(Activity 1) In the passage about sensuous writing, what does the writer say pine needles hold water in?

(Page text)
'''

Lately I want to write sensuous things, words that fill the mind with feelings of the earth and of the flesh. Not sexual things necessarily, not smut, not porn, not erotica (so many words for it!), but things full of sensory images, pieces laden with physicality. The way these are forming in my mind is no doubt highly influenced by my too-great intake of sexblogsmut over the past few days, but nonetheless they are still elsewhere from that. But I can’t get the word-pictures to come out right, it seems, or I haven’t been able to. Maybe I can now.

I wanted to make you feel the warm mud between your toes, then the grass, brushing wet and cool over your skin and washing the dirt away with its damp, dewy freshness. I wanted to talk about the hard, smooth cement sidewalks, and the rough black asphalt driveways. The wet patches on the drives steamed in the post-rain heat, and even the cement had that wet-then-warm smell. The air shimmered with mist and sun and the soft, lingering scent of raindrops. I slipped, once, my foot skidding into the soft, slick silt, leaving a mark like a baseball player sliding into home. The mark ruined the curvy lines of the washed-up dirt but I liked it, the straight tail from five round toeprints. The people who live at the top of that street don’t bother to groom their trees too much, and pine needles hold water well: in beautiful, sparkling droplets. I walked through them and as the branches brushed my shoulders and hair, I was showered with cold beads of wetness. It was lovely, the little spots of water all over my bare arms, warm from the sun.

'''

(Source material)

'''

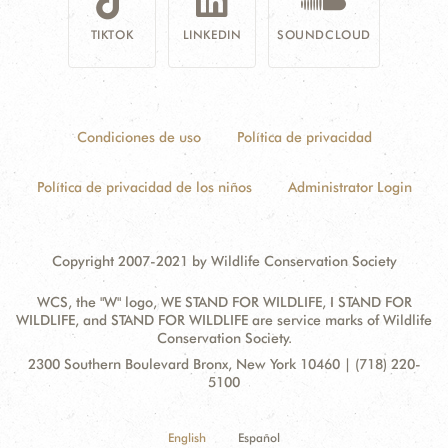
TIKTOK
LINKEDIN
SOUNDCLOUD
Condiciones de uso
Política de privacidad
Política de privacidad de los niños
Administrator Login
Copyright 2007-2021 by Wildlife Conservation Society
WCS, the "W" logo, WE STAND FOR WILDLIFE, I STAND FOR
WILDLIFE, and STAND FOR WILDLIFE are service marks of Wildlife
Conservation Society.
Contact
Address:
2300 Southern Boulevard Bronx, New York 10460 | (718) 220-
Information
5100
English
Español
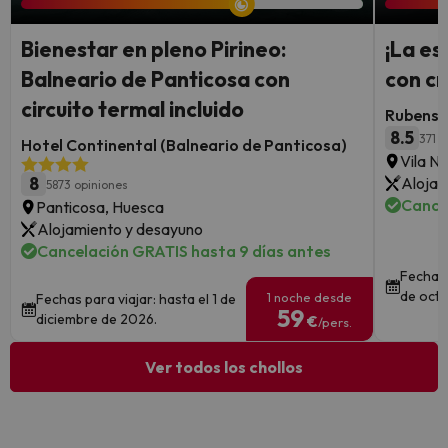
Bienestar en pleno Pirineo:
¡La e
Balneario de Panticosa con
con cr
circuito termal incluido
Rubens 
8.5
371 o
Hotel Continental (Balneario de Panticosa)
Vila N
8
Alojam
5873 opiniones
Cance
Panticosa, Huesca
Alojamiento y desayuno
Cancelación GRATIS hasta 9 días antes
Fechas 
de octu
1 noche desde
Fechas para viajar: hasta el 1 de
59
diciembre de 2026.
€
/pers.
Ver todos los chollos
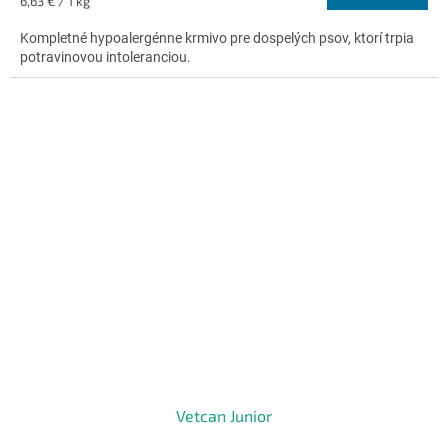
Jednotková
6,63 € / 1 kg
5,0
cena:
z
Kompletné hypoalergénne krmivo pre dospelých psov, ktorí trpia
5
potravinovou intoleranciou.
hviezdičiek.
Vetcan Junior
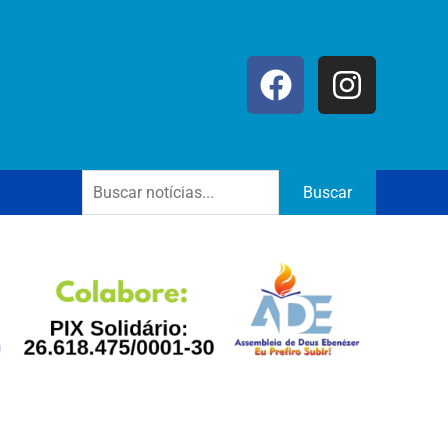
Buscar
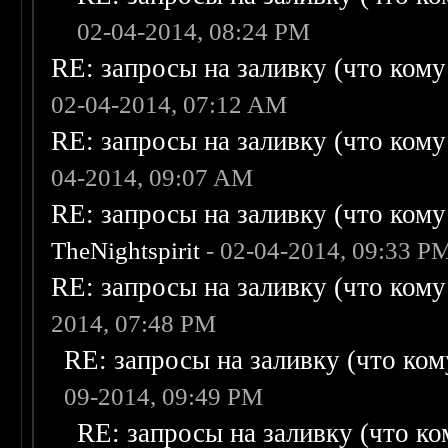
02-04-2014, 08:24 PM
RE: запросы на заливку (что кому н
02-04-2014, 07:12 AM
RE: запросы на заливку (что кому н
04-2014, 09:07 AM
RE: запросы на заливку (что кому н
TheNightspirit
- 02-04-2014, 09:33 P
RE: запросы на заливку (что кому н
2014, 07:48 PM
RE: запросы на заливку (что кому
09-2014, 09:49 PM
RE: запросы на заливку (что ком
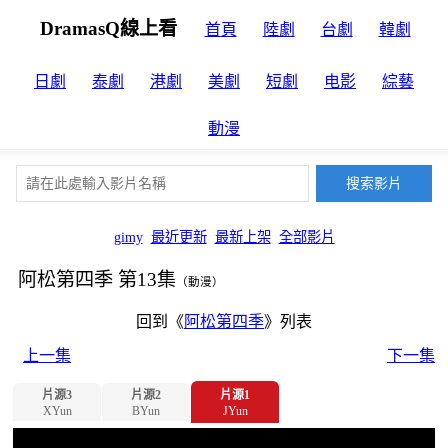
DramasQ線上看
首頁
陸劇
台劇
韓劇
日劇
泰劇
港劇
美劇
短劇
电影
綜藝
動漫
gimy
最近更新
最新上架
全部影片
阿松第四季 第13集
（動漫）
回到《
阿松第四季
》列表
上一集
下一集
片源3
片源2
片源1
XYun
BYun
JYun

'''

(Activity 2) Copy the stretch of the entries from their start through the line containing "Ver todos los chollos", keeping both ends and leaving out the pictures.

(Task result 1) Beautiful, sparkling droplets.

(Task result 2)
TIKTOK
LINKEDIN
SOUNDCLOUD
Condiciones de uso
Política de privacidad
Política de privacidad de los niños
Administrator Login
Copyright 2007-2021 by Wildlife Conservation Society
WCS, the "W" logo, WE STAND FOR WILDLIFE, I STAND FOR
WILDLIFE, and STAND FOR WILDLIFE are service marks of Wildlife
Conservation Society.
Contact
Address:
2300 Southern Boulevard Bronx, New York 10460 | (718) 220-
Information
5100
English
Español
Bienestar en pleno Pirineo:
¡La e
Balneario de Panticosa con
con cr
circuito termal incluido
Rubens 
8.5
371 o
Hotel Continental (Balneario de Panticosa)
Vila N
8
Alojam
5873 opiniones
Cance
Panticosa, Huesca
Alojamiento y desayuno
Cancelación GRATIS hasta 9 días antes
Fechas 
de octu
1 noche desde
Fechas para viajar: hasta el 1 de
59
diciembre de 2026.
€
/pers.
Ver todos los chollos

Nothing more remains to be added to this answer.